Autobiography: What It Is and How to Write One
Have you ever wanted to document your life? Do you want to share your experiences with future generations? Then, consider writing an autobiography! Coming from the Greek autos meaning “self” and bios meaning “write”, autobiographies set out to capture one’s existence. In today’s blog, we’ll talk about what this anecdote-filled book comprises of, and how you, too, can pen one.
What is An Autobiography?
Although the term autobiography only came in to use in the 19th century, humans have been recounting moments in their lives for years. Sometimes these novels are fictional like Catcher in the Rye or Jane Eyre. Giving the character the opportunity to address both the internal and external responses they are experiencing helps connect the reader to the material. However, this blog will be focusing primarily on non-fictional autobiography.
Biographers (writers who document other people’s lives) might use a variety of different sources when constructing their subject’s narrative. However, autobiographers usually rely solely on memory. Thus, autobiographies are very subjective in nature and can not always be trusted to be factually correct. The author is given the opportunity to rewrite history.
How to Write One
Autobiographies don’t have to be something that you share with the world. Immortalising your experiences is a great way to remember fond memories and leave a documentation of the past for future generations. So, grab a pen and let’s get started recollecting!

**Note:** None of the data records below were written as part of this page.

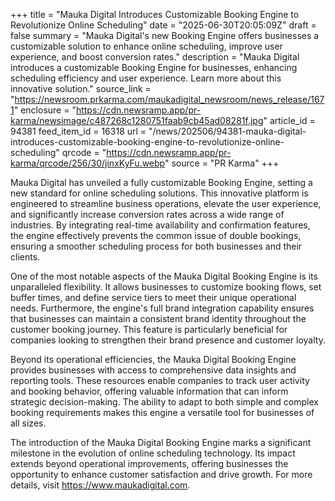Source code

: +++
title = "Mauka Digital Introduces Customizable Booking Engine to Revolutionize Online Scheduling"
date = "2025-06-30T20:05:09Z"
draft = false
summary = "Mauka Digital's new Booking Engine offers businesses a customizable solution to enhance online scheduling, improve user experience, and boost conversion rates."
description = "Mauka Digital introduces a customizable Booking Engine for businesses, enhancing scheduling efficiency and user experience. Learn more about this innovative solution."
source_link = "https://newsroom.prkarma.com/maukadigital_newsroom/news_release/1671"
enclosure = "https://cdn.newsramp.app/pr-karma/newsimage/c487268c1280751faab9cb45ad08281f.jpg"
article_id = 94381
feed_item_id = 16318
url = "/news/202506/94381-mauka-digital-introduces-customizable-booking-engine-to-revolutionize-online-scheduling"
qrcode = "https://cdn.newsramp.app/pr-karma/qrcode/256/30/jinxKyFu.webp"
source = "PR Karma"
+++

<p>Mauka Digital has unveiled a fully customizable Booking Engine, setting a new standard for online scheduling solutions. This innovative platform is engineered to streamline business operations, elevate the user experience, and significantly increase conversion rates across a wide range of industries. By integrating real-time availability and confirmation features, the engine effectively prevents the common issue of double bookings, ensuring a smoother scheduling process for both businesses and their clients.</p><p>One of the most notable aspects of the Mauka Digital Booking Engine is its unparalleled flexibility. It allows businesses to customize booking flows, set buffer times, and define service tiers to meet their unique operational needs. Furthermore, the engine's full brand integration capability ensures that businesses can maintain a consistent brand identity throughout the customer booking journey. This feature is particularly beneficial for companies looking to strengthen their brand presence and customer loyalty.</p><p>Beyond its operational efficiencies, the Mauka Digital Booking Engine provides businesses with access to comprehensive data insights and reporting tools. These resources enable companies to track user activity and booking behavior, offering valuable information that can inform strategic decision-making. The ability to adapt to both simple and complex booking requirements makes this engine a versatile tool for businesses of all sizes.</p><p>The introduction of the Mauka Digital Booking Engine marks a significant milestone in the evolution of online scheduling technology. Its impact extends beyond operational improvements, offering businesses the opportunity to enhance customer satisfaction and drive growth. For more details, visit <a href='https://www.maukadigital.com' rel='nofollow' target='_blank'>https://www.maukadigital.com</a>.</p>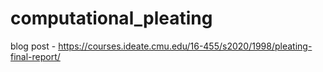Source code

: # computational_pleating

blog post - https://courses.ideate.cmu.edu/16-455/s2020/1998/pleating-final-report/
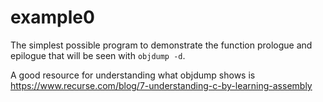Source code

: # example0

The simplest possible program to demonstrate the function prologue and epilogue that will be seen
with `objdump -d`.

A good resource for understanding what objdump shows is https://www.recurse.com/blog/7-understanding-c-by-learning-assembly
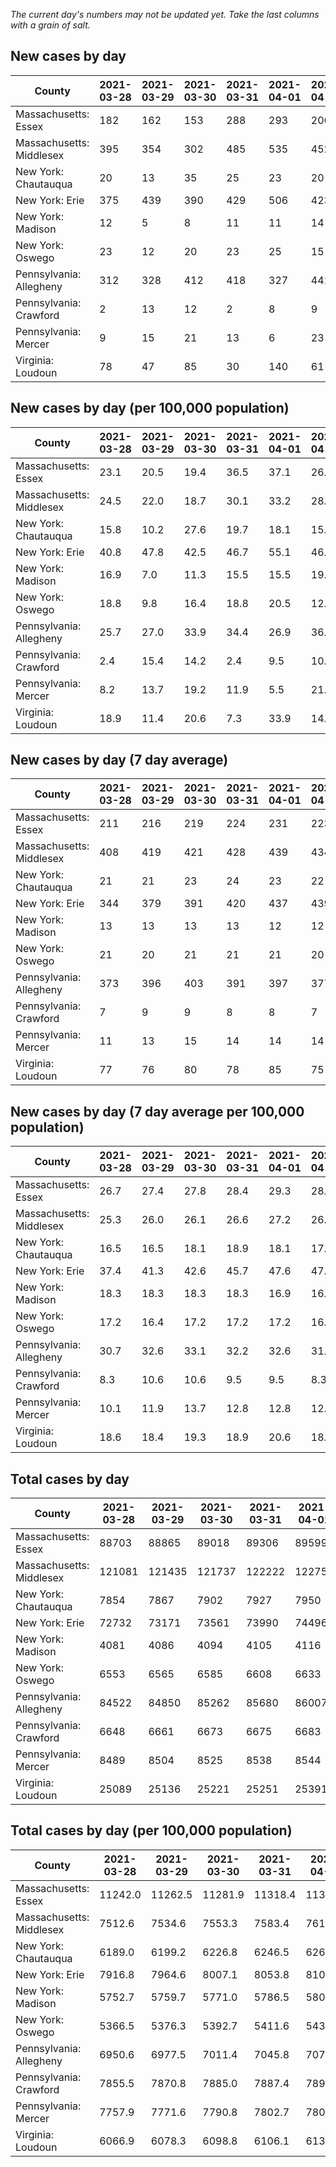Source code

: _The current day's numbers may not be updated yet. Take the last columns with a grain of salt._
## New cases by day

| County | 2021-03-28 | 2021-03-29 | 2021-03-30 | 2021-03-31 | 2021-04-01 | 2021-04-02 | 2021-04-03 |
| --- | --- | --- | --- | --- | --- | --- | --- |
| Massachusetts: Essex | 182 | 162 | 153 | 288 | 293 | 206 |  |
| Massachusetts: Middlesex | 395 | 354 | 302 | 485 | 535 | 452 |  |
| New York: Chautauqua | 20 | 13 | 35 | 25 | 23 | 20 |  |
| New York: Erie | 375 | 439 | 390 | 429 | 506 | 423 |  |
| New York: Madison | 12 | 5 | 8 | 11 | 11 | 14 |  |
| New York: Oswego | 23 | 12 | 20 | 23 | 25 | 15 |  |
| Pennsylvania: Allegheny | 312 | 328 | 412 | 418 | 327 | 441 |  |
| Pennsylvania: Crawford | 2 | 13 | 12 | 2 | 8 | 9 |  |
| Pennsylvania: Mercer | 9 | 15 | 21 | 13 | 6 | 23 |  |
| Virginia: Loudoun | 78 | 47 | 85 | 30 | 140 | 61 |  |

## New cases by day (per 100,000 population)

| County | 2021-03-28 | 2021-03-29 | 2021-03-30 | 2021-03-31 | 2021-04-01 | 2021-04-02 | 2021-04-03 |
| --- | --- | --- | --- | --- | --- | --- | --- |
| Massachusetts: Essex | 23.1 | 20.5 | 19.4 | 36.5 | 37.1 | 26.1 |  |
| Massachusetts: Middlesex | 24.5 | 22.0 | 18.7 | 30.1 | 33.2 | 28.0 |  |
| New York: Chautauqua | 15.8 | 10.2 | 27.6 | 19.7 | 18.1 | 15.8 |  |
| New York: Erie | 40.8 | 47.8 | 42.5 | 46.7 | 55.1 | 46.0 |  |
| New York: Madison | 16.9 | 7.0 | 11.3 | 15.5 | 15.5 | 19.7 |  |
| New York: Oswego | 18.8 | 9.8 | 16.4 | 18.8 | 20.5 | 12.3 |  |
| Pennsylvania: Allegheny | 25.7 | 27.0 | 33.9 | 34.4 | 26.9 | 36.3 |  |
| Pennsylvania: Crawford | 2.4 | 15.4 | 14.2 | 2.4 | 9.5 | 10.6 |  |
| Pennsylvania: Mercer | 8.2 | 13.7 | 19.2 | 11.9 | 5.5 | 21.0 |  |
| Virginia: Loudoun | 18.9 | 11.4 | 20.6 | 7.3 | 33.9 | 14.8 |  |

## New cases by day (7 day average)

| County | 2021-03-28 | 2021-03-29 | 2021-03-30 | 2021-03-31 | 2021-04-01 | 2021-04-02 | 2021-04-03 |
| --- | --- | --- | --- | --- | --- | --- | --- |
| Massachusetts: Essex | 211 | 216 | 219 | 224 | 231 | 223 |  |
| Massachusetts: Middlesex | 408 | 419 | 421 | 428 | 439 | 434 |  |
| New York: Chautauqua | 21 | 21 | 23 | 24 | 23 | 22 |  |
| New York: Erie | 344 | 379 | 391 | 420 | 437 | 439 |  |
| New York: Madison | 13 | 13 | 13 | 13 | 12 | 12 |  |
| New York: Oswego | 21 | 20 | 21 | 21 | 21 | 20 |  |
| Pennsylvania: Allegheny | 373 | 396 | 403 | 391 | 397 | 377 |  |
| Pennsylvania: Crawford | 7 | 9 | 9 | 8 | 8 | 7 |  |
| Pennsylvania: Mercer | 11 | 13 | 15 | 14 | 14 | 14 |  |
| Virginia: Loudoun | 77 | 76 | 80 | 78 | 85 | 75 |  |

## New cases by day (7 day average per 100,000 population)

| County | 2021-03-28 | 2021-03-29 | 2021-03-30 | 2021-03-31 | 2021-04-01 | 2021-04-02 | 2021-04-03 |
| --- | --- | --- | --- | --- | --- | --- | --- |
| Massachusetts: Essex | 26.7 | 27.4 | 27.8 | 28.4 | 29.3 | 28.3 |  |
| Massachusetts: Middlesex | 25.3 | 26.0 | 26.1 | 26.6 | 27.2 | 26.9 |  |
| New York: Chautauqua | 16.5 | 16.5 | 18.1 | 18.9 | 18.1 | 17.3 |  |
| New York: Erie | 37.4 | 41.3 | 42.6 | 45.7 | 47.6 | 47.8 |  |
| New York: Madison | 18.3 | 18.3 | 18.3 | 18.3 | 16.9 | 16.9 |  |
| New York: Oswego | 17.2 | 16.4 | 17.2 | 17.2 | 17.2 | 16.4 |  |
| Pennsylvania: Allegheny | 30.7 | 32.6 | 33.1 | 32.2 | 32.6 | 31.0 |  |
| Pennsylvania: Crawford | 8.3 | 10.6 | 10.6 | 9.5 | 9.5 | 8.3 |  |
| Pennsylvania: Mercer | 10.1 | 11.9 | 13.7 | 12.8 | 12.8 | 12.8 |  |
| Virginia: Loudoun | 18.6 | 18.4 | 19.3 | 18.9 | 20.6 | 18.1 |  |

## Total cases by day

| County | 2021-03-28 | 2021-03-29 | 2021-03-30 | 2021-03-31 | 2021-04-01 | 2021-04-02 | 2021-04-03 |
| --- | --- | --- | --- | --- | --- | --- | --- |
| Massachusetts: Essex | 88703 | 88865 | 89018 | 89306 | 89599 | 89805 |  |
| Massachusetts: Middlesex | 121081 | 121435 | 121737 | 122222 | 122757 | 123209 |  |
| New York: Chautauqua | 7854 | 7867 | 7902 | 7927 | 7950 | 7970 |  |
| New York: Erie | 72732 | 73171 | 73561 | 73990 | 74496 | 74919 |  |
| New York: Madison | 4081 | 4086 | 4094 | 4105 | 4116 | 4130 |  |
| New York: Oswego | 6553 | 6565 | 6585 | 6608 | 6633 | 6648 |  |
| Pennsylvania: Allegheny | 84522 | 84850 | 85262 | 85680 | 86007 | 86448 |  |
| Pennsylvania: Crawford | 6648 | 6661 | 6673 | 6675 | 6683 | 6692 |  |
| Pennsylvania: Mercer | 8489 | 8504 | 8525 | 8538 | 8544 | 8567 |  |
| Virginia: Loudoun | 25089 | 25136 | 25221 | 25251 | 25391 | 25452 |  |

## Total cases by day (per 100,000 population)

| County | 2021-03-28 | 2021-03-29 | 2021-03-30 | 2021-03-31 | 2021-04-01 | 2021-04-02 | 2021-04-03 |
| --- | --- | --- | --- | --- | --- | --- | --- |
| Massachusetts: Essex | 11242.0 | 11262.5 | 11281.9 | 11318.4 | 11355.5 | 11381.6 |  |
| Massachusetts: Middlesex | 7512.6 | 7534.6 | 7553.3 | 7583.4 | 7616.6 | 7644.7 |  |
| New York: Chautauqua | 6189.0 | 6199.2 | 6226.8 | 6246.5 | 6264.6 | 6280.4 |  |
| New York: Erie | 7916.8 | 7964.6 | 8007.1 | 8053.8 | 8108.8 | 8154.9 |  |
| New York: Madison | 5752.7 | 5759.7 | 5771.0 | 5786.5 | 5802.0 | 5821.7 |  |
| New York: Oswego | 5366.5 | 5376.3 | 5392.7 | 5411.6 | 5432.0 | 5444.3 |  |
| Pennsylvania: Allegheny | 6950.6 | 6977.5 | 7011.4 | 7045.8 | 7072.7 | 7108.9 |  |
| Pennsylvania: Crawford | 7855.5 | 7870.8 | 7885.0 | 7887.4 | 7896.8 | 7907.5 |  |
| Pennsylvania: Mercer | 7757.9 | 7771.6 | 7790.8 | 7802.7 | 7808.2 | 7829.2 |  |
| Virginia: Loudoun | 6066.9 | 6078.3 | 6098.8 | 6106.1 | 6139.9 | 6154.7 |  |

Before going into the small details, first you want to decide the structure and trajectory of your autobiography. Consider when you want to start the narrative and when you want to end it. Compile all experiences that you think are of interest / shaped you into the person you are today. Not all of these memories will make it to the final draft but they might help to recall other experiences and details.
Remembering moments that happened a long time ago can be difficult. Try out these writing exercises to tap into your subconscious using your five sense!
- Sight. Looking at photographs can help to jog memories. Write down the people you see and where the photo was taken. Then, try to see if you can recall other details like smell and touch. Next, write down what you remember before and after taking the picture.
- Taste. Cook a favourite dish from your childhood. What do you feel when going through the steps of the memory? What images or thoughts does eating the food elicit?
- Touch. Hold an item of importance from your past. It cook be a toy or a teddy bear. If you’re trying to remember a specific person, try sitting in their chair or wearing their shoes. Close your eyes and try to image the other senses you experienced in the past.
When writing an autobiography, here are some key elements to keep in mind:
- Have details about your personal story. Collect and remember information like your hometown, family history, and important childhood locations.
- Focus on the experiences that changed your life whether that be big or small. What shaped you in to the person you are today? Don’t be afraid to include stories of failure.
- Write in the first-person. Allow yourself to be vulnerable and connect with the reader. Even if that reader is you.